*** Opening of Material for this exercise ***

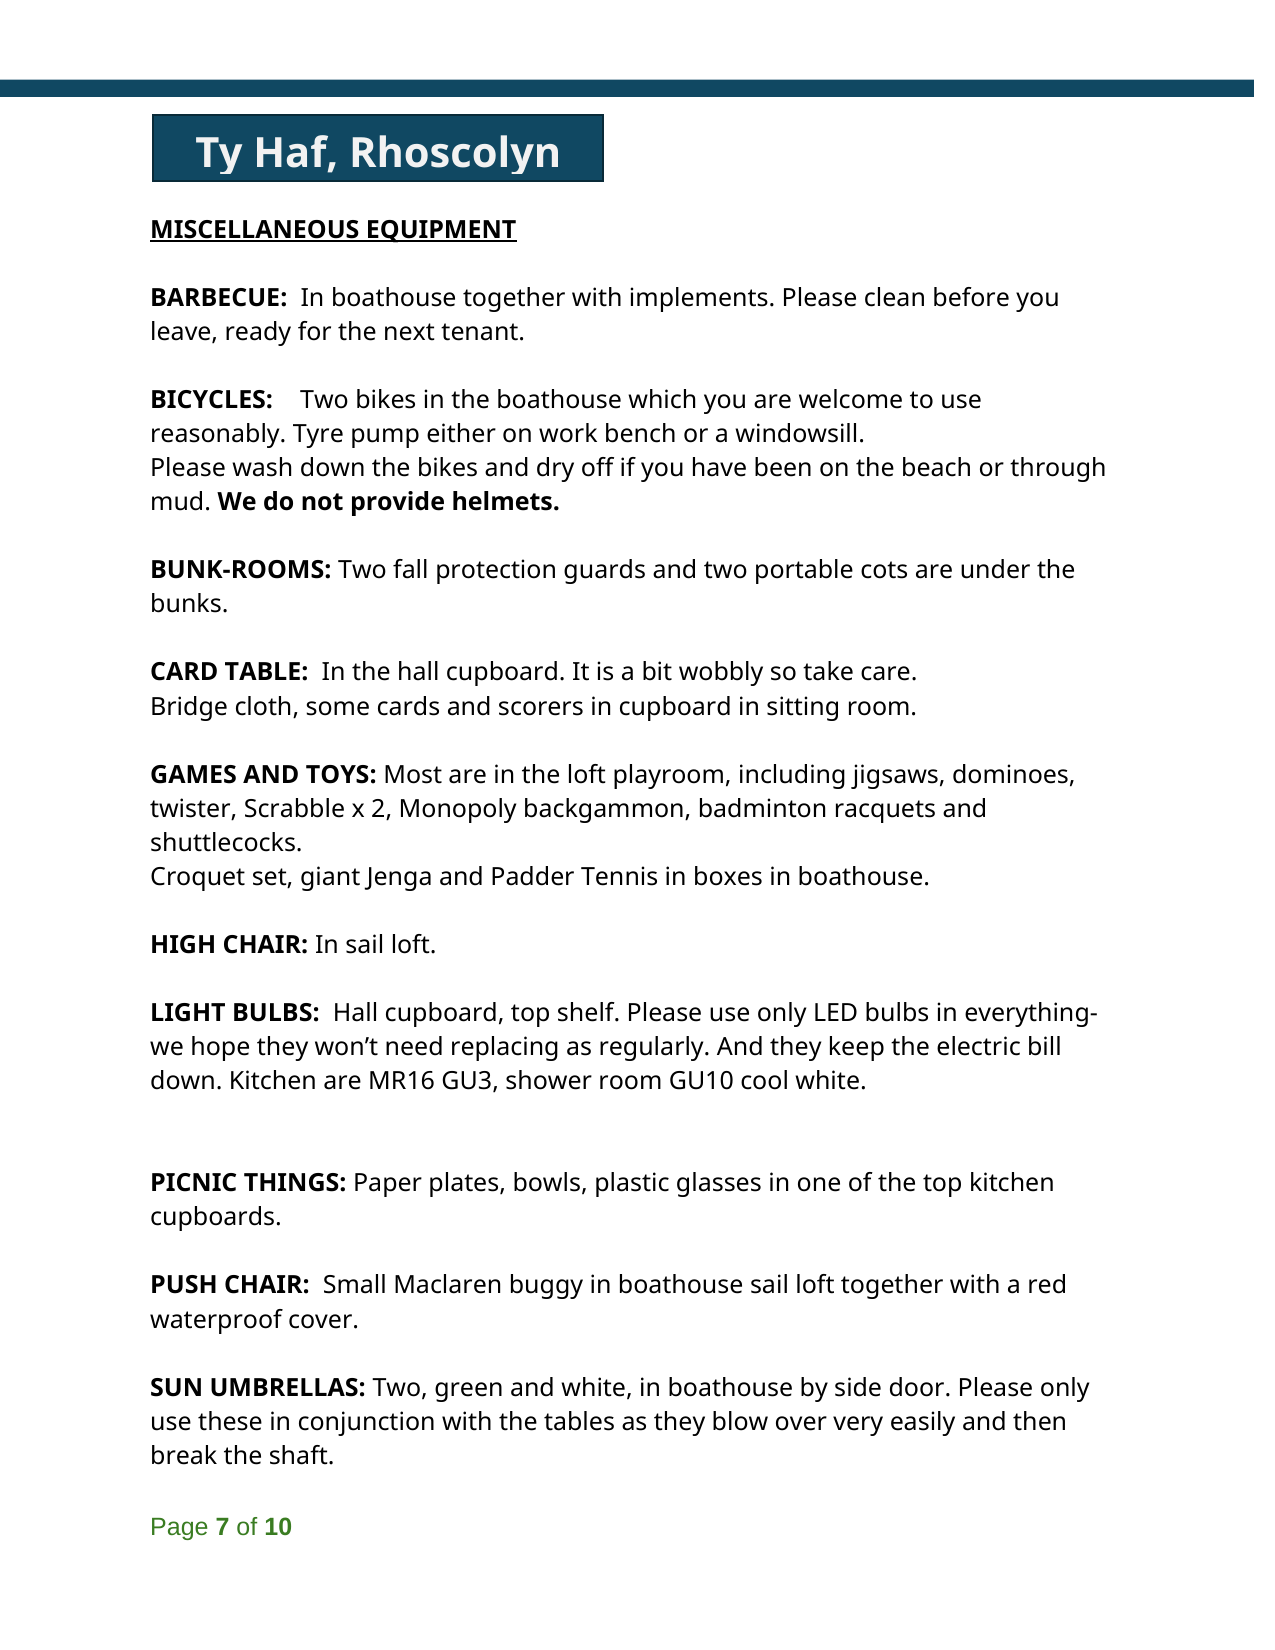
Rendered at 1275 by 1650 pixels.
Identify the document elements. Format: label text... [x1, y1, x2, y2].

text GAMES AND TOYS: Most are in the loft playroom, including jigsaws, dominoes, twister, Scrabble x 2, Monopoly backgammon, badminton racquets and shuttlecocks. [150, 756, 1125, 858]
text HIGH CHAIR: In sail loft. [150, 927, 1125, 961]
text Bridge cloth, some cards and scorers in cupboard in sitting room. [150, 688, 1125, 722]
text BUNK-ROOMS: Two fall protection guards and two portable cots are under the bunks. [150, 552, 1125, 620]
text Please wash down the bikes and dry off if you have been on the beach or through mud. We do not provide helmets. [150, 450, 1125, 518]
text BARBECUE: In boathouse together with implements. Please clean before you leave, ready for the next tenant. [150, 279, 1125, 347]
text Croquet set, giant Jenga and Padder Tennis in boxes in boathouse. [150, 858, 1125, 892]
text LIGHT BULBS: Hall cupboard, top shelf. Please use only LED bulbs in everything- we hope they won’t need replacing as regularly. And they keep the electric bill down. Kitchen are MR16 GU3, shower room GU10 cool white. [150, 995, 1125, 1097]
text BICYCLES: Two bikes in the boathouse which you are welcome to use reasonably. Tyre pump either on work bench or a windowsill. [150, 382, 1125, 450]
text CARD TABLE: In the hall cupboard. It is a bit wobbly so take care. [150, 654, 1125, 688]
text PICNIC THINGS: Paper plates, bowls, plastic glasses in one of the top kitchen cupboards. [150, 1165, 1125, 1233]
text MISCELLANEOUS EQUIPMENT [150, 211, 1125, 245]
text SUN UMBRELLAS: Two, green and white, in boathouse by side door. Please only use these in conjunction with the tables as they blow over very easily and then break the shaft. [150, 1369, 1125, 1472]
text PUSH CHAIR: Small Maclaren buggy in boathouse sail loft together with a red waterproof cover. [150, 1267, 1125, 1335]
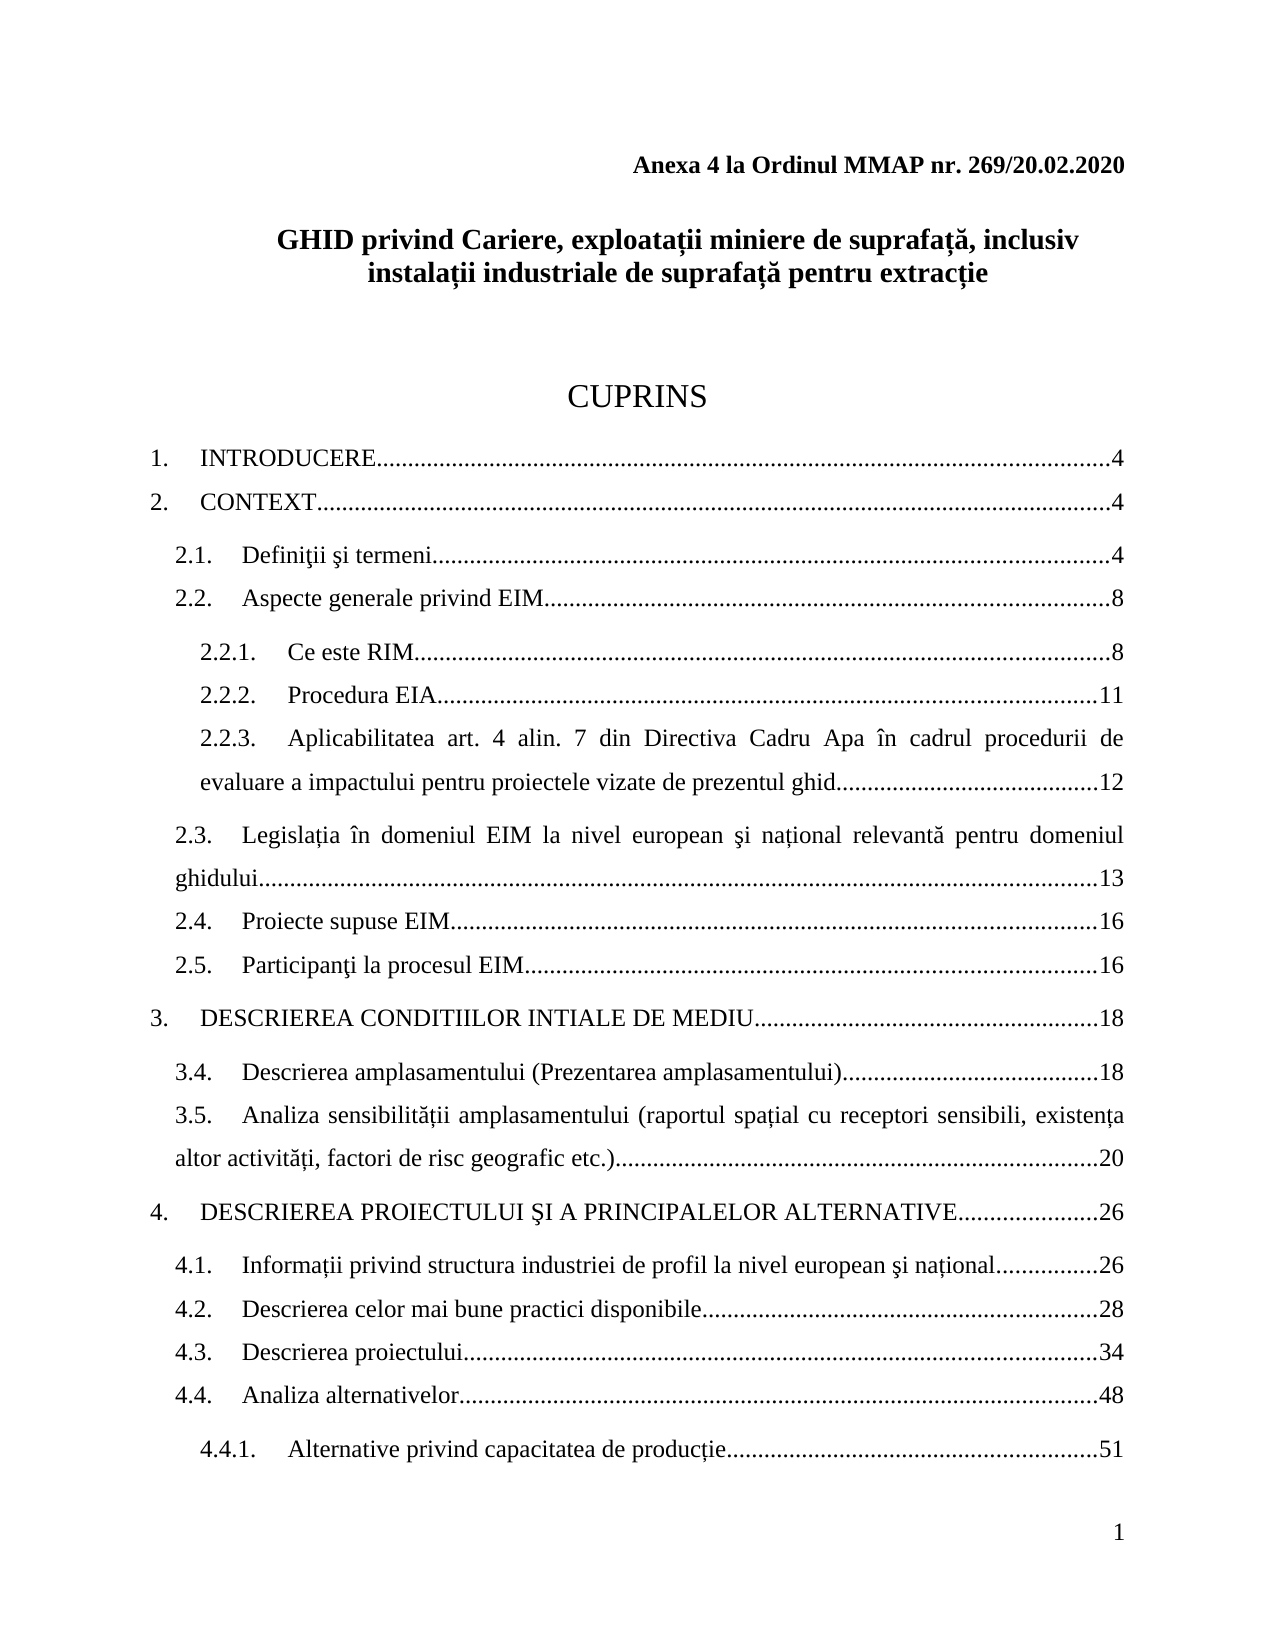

*** Close of Material for this exercise ***

• What needs to be done:
Exact copy, no pictures: reproduce every record above.

• Answer space:
Rendered at 1275 by 1650 pixels.
Identify the document elements. Format: label text... [x1, y1, x2, y2].

text GAMES AND TOYS: Most are in the loft playroom, including jigsaws, dominoes, twister, Scrabble x 2, Monopoly backgammon, badminton racquets and shuttlecocks. [150, 756, 1125, 858]
text HIGH CHAIR: In sail loft. [150, 927, 1125, 961]
text Bridge cloth, some cards and scorers in cupboard in sitting room. [150, 688, 1125, 722]
text BUNK-ROOMS: Two fall protection guards and two portable cots are under the bunks. [150, 552, 1125, 620]
text Please wash down the bikes and dry off if you have been on the beach or through mud. We do not provide helmets. [150, 450, 1125, 518]
text BARBECUE: In boathouse together with implements. Please clean before you leave, ready for the next tenant. [150, 279, 1125, 347]
text Croquet set, giant Jenga and Padder Tennis in boxes in boathouse. [150, 858, 1125, 892]
text LIGHT BULBS: Hall cupboard, top shelf. Please use only LED bulbs in everything- we hope they won’t need replacing as regularly. And they keep the electric bill down. Kitchen are MR16 GU3, shower room GU10 cool white. [150, 995, 1125, 1097]
text BICYCLES: Two bikes in the boathouse which you are welcome to use reasonably. Tyre pump either on work bench or a windowsill. [150, 382, 1125, 450]
text CARD TABLE: In the hall cupboard. It is a bit wobbly so take care. [150, 654, 1125, 688]
text PICNIC THINGS: Paper plates, bowls, plastic glasses in one of the top kitchen cupboards. [150, 1165, 1125, 1233]
text MISCELLANEOUS EQUIPMENT [150, 211, 1125, 245]
text SUN UMBRELLAS: Two, green and white, in boathouse by side door. Please only use these in conjunction with the tables as they blow over very easily and then break the shaft. [150, 1369, 1125, 1472]
text PUSH CHAIR: Small Maclaren buggy in boathouse sail loft together with a red waterproof cover. [150, 1267, 1125, 1335]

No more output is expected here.